===== Article
Nous donnerons plus loin la liste de ces pouvoirs que conserverait le gouvernement
fédéral après redistribution.
Le Québec peut-il trouver son intérêt à être
l'un des éléments constituants d'une fédération
canadienne ainsi conçue? Oui, mais il faut que ce fédéralisme
soit géré de façon à éviter les empiétements
d'une autorité sur l'autre et que non seulement il soit juste mais
qu'il projette aussi une image de justice.
5.2 Gérer le fédéralisme
Il est inévitable que les intérêts des États
fédérés divergent à l'occasion et que des alliances
se fassent et se défassent entre les participants qui donneront parfois
satisfaction aux désirs de l'un puis de l'autre. Un État fédéral
est une table de négociations permanente. On négocie, à
l'intérieur d'une fédération, et c'est la décision
collective qui devient la loi des parties comme la seule et unique position
formelle de la fédération face à ceux qui n'en font
pas partie. Cette négociation au sein de la fédération
peut revêtir diverses formes, dont l'une consiste à réunir
les membres pour qu'ils discutent et se mettent d'accord et une autre à
accepter la création d'une entité distincte qui prendra les
décisions qu'on lui a confiées.
C'est cette deuxième approche qu'il faut choisir, parce qu'il est
vital que les alliances qui se feront soient fluides, correspondent aux
intérêts ponctuels des partenaires et ne semblent pas découler
de préjugés. Le Québec peut vivre dans une fédération
où il est l'allié circonstanciel parfois des Maritimes, parfois
de l'Ontario, parfois de la Colombie; il ne peut pas vivre dans une fédération
où il est toujours seul contre tous. C'est cette image d'être
seul contre tous, qui est à l'origine du désir de sécession.
==========
**Consigne écrite A:** Rassemblez toutes les lignes des enregistrements ci-dessous où figure la chaîne « grace ».
===== Données fournies
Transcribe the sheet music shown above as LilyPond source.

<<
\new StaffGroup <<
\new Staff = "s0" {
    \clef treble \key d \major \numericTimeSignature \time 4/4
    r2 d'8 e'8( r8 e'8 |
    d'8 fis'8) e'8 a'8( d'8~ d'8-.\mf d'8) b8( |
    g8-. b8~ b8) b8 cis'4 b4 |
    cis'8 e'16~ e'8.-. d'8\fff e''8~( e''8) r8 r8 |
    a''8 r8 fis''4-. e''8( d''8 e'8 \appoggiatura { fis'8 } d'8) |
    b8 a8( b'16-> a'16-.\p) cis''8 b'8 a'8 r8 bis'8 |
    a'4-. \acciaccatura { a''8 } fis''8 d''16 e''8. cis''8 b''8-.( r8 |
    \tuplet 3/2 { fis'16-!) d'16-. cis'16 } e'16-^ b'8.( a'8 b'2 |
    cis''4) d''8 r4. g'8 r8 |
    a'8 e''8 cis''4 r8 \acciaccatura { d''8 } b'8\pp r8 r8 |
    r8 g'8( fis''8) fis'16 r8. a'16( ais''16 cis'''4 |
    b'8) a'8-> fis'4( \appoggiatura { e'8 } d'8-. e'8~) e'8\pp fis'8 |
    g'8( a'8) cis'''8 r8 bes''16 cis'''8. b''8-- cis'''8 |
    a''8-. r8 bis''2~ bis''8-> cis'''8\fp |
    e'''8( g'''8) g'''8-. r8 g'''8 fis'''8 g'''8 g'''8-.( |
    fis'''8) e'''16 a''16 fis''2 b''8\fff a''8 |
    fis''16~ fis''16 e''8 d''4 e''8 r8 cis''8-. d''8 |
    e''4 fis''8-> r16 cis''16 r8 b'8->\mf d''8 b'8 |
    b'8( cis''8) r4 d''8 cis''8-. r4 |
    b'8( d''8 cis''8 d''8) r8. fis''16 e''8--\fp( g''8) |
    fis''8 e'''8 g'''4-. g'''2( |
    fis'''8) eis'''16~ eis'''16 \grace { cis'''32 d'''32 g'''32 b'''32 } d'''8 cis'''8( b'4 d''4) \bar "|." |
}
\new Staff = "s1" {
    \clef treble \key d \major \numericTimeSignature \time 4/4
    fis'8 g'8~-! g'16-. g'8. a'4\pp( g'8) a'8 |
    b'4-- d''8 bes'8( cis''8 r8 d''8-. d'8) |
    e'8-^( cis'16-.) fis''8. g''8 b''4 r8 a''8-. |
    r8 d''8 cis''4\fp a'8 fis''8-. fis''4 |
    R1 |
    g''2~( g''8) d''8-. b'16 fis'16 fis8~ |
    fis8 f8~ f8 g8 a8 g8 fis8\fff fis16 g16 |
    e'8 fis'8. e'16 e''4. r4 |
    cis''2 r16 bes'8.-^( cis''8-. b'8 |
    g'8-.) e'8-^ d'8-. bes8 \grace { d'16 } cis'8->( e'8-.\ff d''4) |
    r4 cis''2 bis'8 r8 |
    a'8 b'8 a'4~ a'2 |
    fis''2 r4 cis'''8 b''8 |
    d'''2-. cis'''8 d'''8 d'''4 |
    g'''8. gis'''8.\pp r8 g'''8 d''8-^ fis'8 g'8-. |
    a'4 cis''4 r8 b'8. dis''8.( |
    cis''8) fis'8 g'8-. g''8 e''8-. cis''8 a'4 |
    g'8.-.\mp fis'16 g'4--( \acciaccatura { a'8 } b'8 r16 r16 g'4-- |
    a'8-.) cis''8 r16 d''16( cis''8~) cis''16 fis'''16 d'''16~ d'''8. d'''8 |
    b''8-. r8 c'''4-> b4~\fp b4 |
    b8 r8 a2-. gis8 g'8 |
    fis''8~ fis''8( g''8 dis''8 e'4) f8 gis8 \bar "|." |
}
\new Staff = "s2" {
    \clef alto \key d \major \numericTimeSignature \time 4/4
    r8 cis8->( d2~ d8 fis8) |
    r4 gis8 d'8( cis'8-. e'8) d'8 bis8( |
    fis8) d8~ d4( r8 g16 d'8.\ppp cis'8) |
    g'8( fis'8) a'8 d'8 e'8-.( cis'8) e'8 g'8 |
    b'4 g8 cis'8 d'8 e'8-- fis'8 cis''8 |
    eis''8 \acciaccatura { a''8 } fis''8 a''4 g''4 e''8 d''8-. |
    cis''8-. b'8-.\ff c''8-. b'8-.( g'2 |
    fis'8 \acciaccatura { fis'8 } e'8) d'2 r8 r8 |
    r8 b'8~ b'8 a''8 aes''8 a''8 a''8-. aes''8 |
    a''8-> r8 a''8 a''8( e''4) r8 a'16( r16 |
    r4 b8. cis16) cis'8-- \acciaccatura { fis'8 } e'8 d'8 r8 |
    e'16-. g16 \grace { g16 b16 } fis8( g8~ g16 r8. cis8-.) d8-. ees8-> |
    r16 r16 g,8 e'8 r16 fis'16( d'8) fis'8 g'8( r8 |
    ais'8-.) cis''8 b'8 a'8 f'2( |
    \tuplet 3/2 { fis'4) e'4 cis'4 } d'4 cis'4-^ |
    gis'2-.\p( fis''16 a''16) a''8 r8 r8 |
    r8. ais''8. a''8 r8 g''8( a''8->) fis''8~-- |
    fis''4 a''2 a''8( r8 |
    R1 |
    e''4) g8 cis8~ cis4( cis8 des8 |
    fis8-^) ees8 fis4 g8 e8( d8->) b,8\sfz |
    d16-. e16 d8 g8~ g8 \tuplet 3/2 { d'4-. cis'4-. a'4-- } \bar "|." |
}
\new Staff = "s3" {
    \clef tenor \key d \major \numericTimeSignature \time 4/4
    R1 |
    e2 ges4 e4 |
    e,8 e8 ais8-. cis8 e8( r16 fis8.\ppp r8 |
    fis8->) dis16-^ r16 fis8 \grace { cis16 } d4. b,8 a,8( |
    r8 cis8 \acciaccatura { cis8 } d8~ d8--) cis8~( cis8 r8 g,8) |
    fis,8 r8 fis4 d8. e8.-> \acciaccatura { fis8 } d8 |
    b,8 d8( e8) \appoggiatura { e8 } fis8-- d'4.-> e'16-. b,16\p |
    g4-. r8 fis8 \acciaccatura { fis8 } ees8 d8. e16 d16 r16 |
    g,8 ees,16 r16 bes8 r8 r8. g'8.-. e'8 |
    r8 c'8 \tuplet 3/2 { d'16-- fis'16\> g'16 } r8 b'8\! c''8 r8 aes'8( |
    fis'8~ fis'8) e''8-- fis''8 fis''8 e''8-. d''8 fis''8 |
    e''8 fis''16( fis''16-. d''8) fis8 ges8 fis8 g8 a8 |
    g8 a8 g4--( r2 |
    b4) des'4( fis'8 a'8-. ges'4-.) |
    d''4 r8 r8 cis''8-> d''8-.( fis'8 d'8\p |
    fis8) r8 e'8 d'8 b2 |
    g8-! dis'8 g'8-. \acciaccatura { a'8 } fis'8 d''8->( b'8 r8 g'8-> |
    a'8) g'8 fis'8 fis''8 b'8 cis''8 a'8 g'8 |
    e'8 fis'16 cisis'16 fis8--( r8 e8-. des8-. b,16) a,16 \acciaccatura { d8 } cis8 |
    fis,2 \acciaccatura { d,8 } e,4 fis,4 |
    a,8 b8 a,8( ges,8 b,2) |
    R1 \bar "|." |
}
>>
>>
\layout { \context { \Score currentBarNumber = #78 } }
==========
**Consigne écrite B:** D'après l'article, pourquoi faut-il choisir la deuxième forme de négociation au sein de la fédération ? Répondez en une à trois phrases.

**Réponse écrite A:**
    fis'''8) eis'''16~ eis'''16 \grace { cis'''32 d'''32 g'''32 b'''32 } d'''8 cis'''8( b'4 d''4) \bar "|." |
    g'8-.) e'8-^ d'8-. bes8 \grace { d'16 } cis'8->( e'8-.\ff d''4) |
    e'16-. g16 \grace { g16 b16 } fis8( g8~ g16 r8. cis8-.) d8-. ees8-> |
    fis8->) dis16-^ r16 fis8 \grace { cis16 } d4. b,8 a,8( |

**Réponse écrite B:** Cette deuxième forme consiste à accepter la création d'une entité distincte qui prendra les décisions qu'on lui a confiées. Il faut la choisir parce qu'il est vital que les alliances soient fluides et correspondent aux intérêts ponctuels des partenaires. Elles ne doivent pas non plus sembler découler de préjugés.